By Brian Cazeneuve
May 04, 2010

CHICAGO -- Redemption is a soothing balm indeed, even in the bruising NHL playoff wars. Kris Versteeg was hearing the catcalls from the stands. The Chicago winger had misfired on a couple of shots early and was pressing for his first goal of the playoffs. It didn't help that his Blackhawks had already been blown out of Game 1 against the Canucks at home Saturday night and were down 2-1 in the second game on Monday. In the second period, Versteeg broke his stick on one shift and dropped it to the ice before skating off. Before the next whistle, two Vancouver passes hit the stick as it lay on the ice, knocking the passes away from their intended targets. The 22,000 fans in the United Center were getting grumpy with their team, and Versteeg was an easy target. Before the linesman could remove the broken stick and before the organist could start playing once the play stopped, a loud fan, acknowledging the passes that were deflected by the stick, yelled, "Hey, Versteeg, best shift you've had all night."

It could have gotten worse, but the 23-year-old left wing got another try. Give him about seven and seven-eighths games worth of mulligans. He earned them in the final two minutes. With the score tied, 2-2, and his team pressing, Versteeg jumped on a loose puck in the slot, just to the left of Canucks goalie Roberto Luongo. Perhaps Versteeg was feeling the tension of the moment, but he fanned on that first shot. "I was going to shoot it," Versteeg said, "but then I saw another lane and double-pumped and lost it. I needed a second chance."

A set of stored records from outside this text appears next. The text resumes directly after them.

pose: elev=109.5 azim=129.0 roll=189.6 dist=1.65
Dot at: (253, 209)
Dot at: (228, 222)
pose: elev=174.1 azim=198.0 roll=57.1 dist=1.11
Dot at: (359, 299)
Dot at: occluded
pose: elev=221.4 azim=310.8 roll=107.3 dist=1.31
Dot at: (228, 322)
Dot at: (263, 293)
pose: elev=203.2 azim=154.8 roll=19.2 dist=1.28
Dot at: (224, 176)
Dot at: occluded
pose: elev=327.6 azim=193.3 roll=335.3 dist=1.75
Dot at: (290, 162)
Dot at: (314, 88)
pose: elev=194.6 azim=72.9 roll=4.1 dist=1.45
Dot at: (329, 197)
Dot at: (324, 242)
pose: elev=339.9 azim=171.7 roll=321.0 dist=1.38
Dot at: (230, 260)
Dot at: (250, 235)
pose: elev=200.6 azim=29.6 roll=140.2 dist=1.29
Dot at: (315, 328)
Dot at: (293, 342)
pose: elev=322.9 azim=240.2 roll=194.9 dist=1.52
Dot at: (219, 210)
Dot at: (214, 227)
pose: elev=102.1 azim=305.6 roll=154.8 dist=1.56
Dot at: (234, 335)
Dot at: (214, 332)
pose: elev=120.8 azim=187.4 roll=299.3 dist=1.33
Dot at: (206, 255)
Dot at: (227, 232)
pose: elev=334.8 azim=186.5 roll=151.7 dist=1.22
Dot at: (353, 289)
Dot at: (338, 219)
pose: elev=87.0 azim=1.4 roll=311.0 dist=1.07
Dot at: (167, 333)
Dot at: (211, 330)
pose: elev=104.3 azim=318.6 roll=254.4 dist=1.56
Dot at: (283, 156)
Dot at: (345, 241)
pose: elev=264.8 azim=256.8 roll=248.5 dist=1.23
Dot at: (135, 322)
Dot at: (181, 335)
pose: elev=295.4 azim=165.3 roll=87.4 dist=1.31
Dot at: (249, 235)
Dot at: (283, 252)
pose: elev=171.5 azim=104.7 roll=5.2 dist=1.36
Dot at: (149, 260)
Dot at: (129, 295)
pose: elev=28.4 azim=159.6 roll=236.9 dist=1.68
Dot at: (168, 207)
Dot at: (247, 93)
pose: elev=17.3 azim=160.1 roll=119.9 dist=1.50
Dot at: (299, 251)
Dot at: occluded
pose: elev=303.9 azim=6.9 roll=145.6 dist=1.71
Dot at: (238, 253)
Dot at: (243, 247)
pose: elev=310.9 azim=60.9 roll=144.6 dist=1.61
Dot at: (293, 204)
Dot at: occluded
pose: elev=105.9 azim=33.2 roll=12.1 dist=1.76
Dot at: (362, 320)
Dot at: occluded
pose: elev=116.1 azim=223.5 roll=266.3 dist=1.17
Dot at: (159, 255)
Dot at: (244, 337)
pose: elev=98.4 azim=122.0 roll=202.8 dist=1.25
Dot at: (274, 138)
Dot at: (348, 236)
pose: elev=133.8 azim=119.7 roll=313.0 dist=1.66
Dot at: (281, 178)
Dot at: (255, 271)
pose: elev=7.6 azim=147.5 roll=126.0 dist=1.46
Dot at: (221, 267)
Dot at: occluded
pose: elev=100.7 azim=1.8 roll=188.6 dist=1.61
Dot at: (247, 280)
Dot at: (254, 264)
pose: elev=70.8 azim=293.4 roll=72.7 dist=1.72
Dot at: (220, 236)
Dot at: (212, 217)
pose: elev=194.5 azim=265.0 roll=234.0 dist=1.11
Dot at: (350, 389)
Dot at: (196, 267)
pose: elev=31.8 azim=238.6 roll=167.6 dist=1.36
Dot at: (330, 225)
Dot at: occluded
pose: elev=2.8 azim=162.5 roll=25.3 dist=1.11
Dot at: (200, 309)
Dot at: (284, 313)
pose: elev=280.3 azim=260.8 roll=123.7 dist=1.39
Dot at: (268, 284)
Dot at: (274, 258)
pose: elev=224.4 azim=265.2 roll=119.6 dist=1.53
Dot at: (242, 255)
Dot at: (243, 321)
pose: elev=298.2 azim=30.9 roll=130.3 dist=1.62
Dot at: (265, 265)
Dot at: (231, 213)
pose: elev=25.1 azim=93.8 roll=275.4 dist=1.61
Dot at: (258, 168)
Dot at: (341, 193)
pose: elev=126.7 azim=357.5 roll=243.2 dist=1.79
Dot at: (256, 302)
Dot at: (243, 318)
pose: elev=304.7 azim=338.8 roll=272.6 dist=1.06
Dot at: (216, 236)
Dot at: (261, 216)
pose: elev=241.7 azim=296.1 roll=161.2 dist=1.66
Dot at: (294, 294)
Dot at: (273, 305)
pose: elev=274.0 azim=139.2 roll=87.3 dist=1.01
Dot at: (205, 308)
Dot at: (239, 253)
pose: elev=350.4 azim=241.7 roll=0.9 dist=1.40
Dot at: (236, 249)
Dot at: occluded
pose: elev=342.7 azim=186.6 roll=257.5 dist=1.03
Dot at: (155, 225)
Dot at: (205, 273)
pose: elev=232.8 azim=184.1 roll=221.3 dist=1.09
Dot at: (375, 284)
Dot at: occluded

He got it seconds later when Hawks defenseman Duncan Keith fed him a pass in the left circle. This time, Luongo wasn't quite set. As the puck bounced around in front of him, the beleaguered netminder was trying to free himself from Hawks forward Andrew Ladd, who had practically fallen on him without being hit. The Hawks were able to get in Luongo's kitchen all night long, obstructing, bumping and spraying the All-Star whenever they had a chance. With the extra split-second, Versteeg was able to beat him with a quick wrist shot before the goalie could square himself to the shot. With 1:30 left, the Hawks had a 3-2 lead, their first of the series. Patrick Kane added an empty-netter 42 seconds later and the Hawks evened the series at a game apiece with a 4-2 win on home ice.

"I felt good out there all night," Versteeg said, "but the bounces were definitely going against me up to that point. I was just looking for another opportunity. The second time, I just shot it. No waiting, no second thoughts. I just let it go. There was just enough open space and you don't get too many chances like that against such a great goalie. That was a nice comeback for us."

The Hawks needed it. As they did in Saturday's 5-1 victory, the Canucks got off to a quick start, getting goals by Mason Raymond and Mikael Samuelsson in the first 5:02 of the game. On the first goal, the Canucks had two swipes at a rebound, before Raymond popped in to beat Antti Niemi with the first of the night at 1:22. Samuelsson then notched his team-leading eighth goal of the playoffs off a nice pass from Henrik Sedin, while the Canucks enjoyed a two-man advantage. Brent Seabrook cut the lead to 2-1 at 7:40 and that lead held until another Canucks power play in the third period.

With Keith in the box for holding the stick, Patrick Sharp pushed a puck past Alex Edler at the point and sped in on a breakaway. Luongo had stopped a break earlier in the period by poke-checking the puck away from Adam Burish and tried to do it again with Sharp. This time, the Hawks forward pulled the puck quickly to his forehand and slid it past the stick to even the score.

That set the stage for Versteeg's heroics. "Kris is the type of player who can put those other things behind him and come through for you like that," Sharp said. "We needed that from him and we'll probably need more of it before the series is over." This was a real breakthrough for Versteeg, who has netted 20 goals in each of his two full NHL seasons. Last spring, he also struggled at times in the playoffs, when he scored four times and was minus-5 for the postseason. He agreed that this was the biggest and most timely goal of his young career. "Oh, for sure," he said. "Nothing like this. It's a different time of year now. You don't get a lot of second chances, so this was pretty memorable."